Segment Open

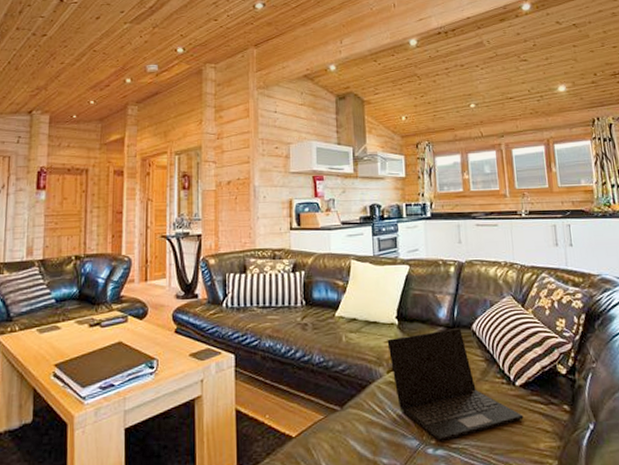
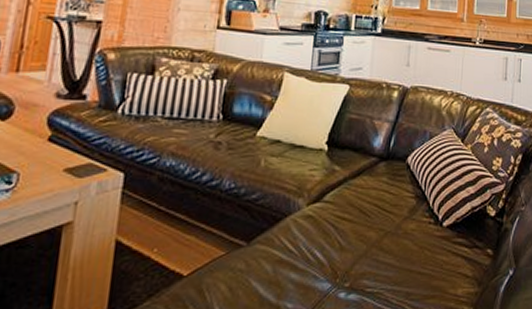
laptop: present [387,328,524,441] -> none [312,160,446,284]

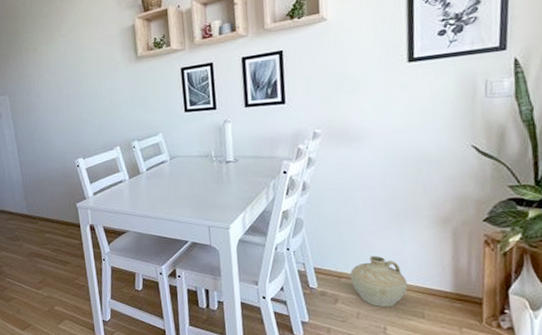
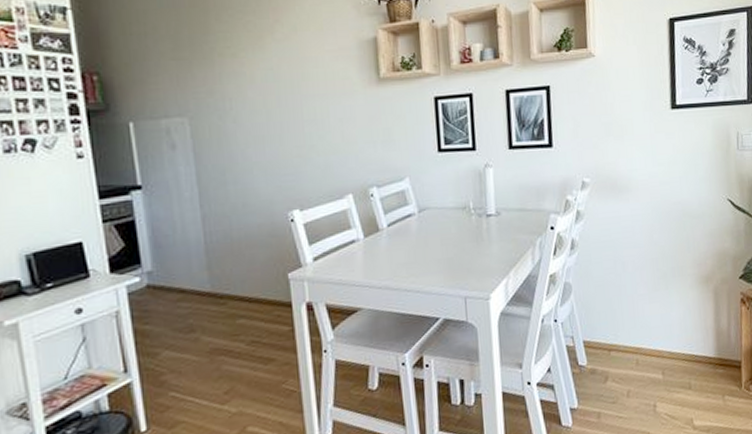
ceramic jug: present [349,255,408,308] -> none [619,322,676,382]

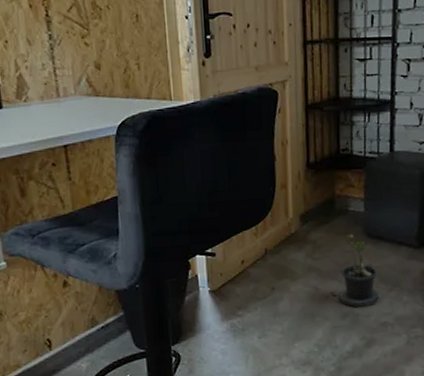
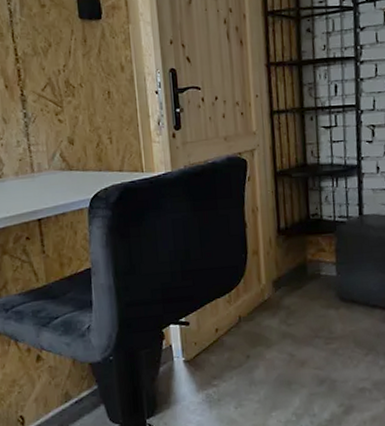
potted plant: present [330,234,380,308] -> none [306,298,356,374]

Segment Closed

Restate the data above verbatim, skipping every image.

laptop: present [387,328,524,441] -> none [312,160,446,284]

ceramic jug: present [349,255,408,308] -> none [619,322,676,382]

potted plant: present [330,234,380,308] -> none [306,298,356,374]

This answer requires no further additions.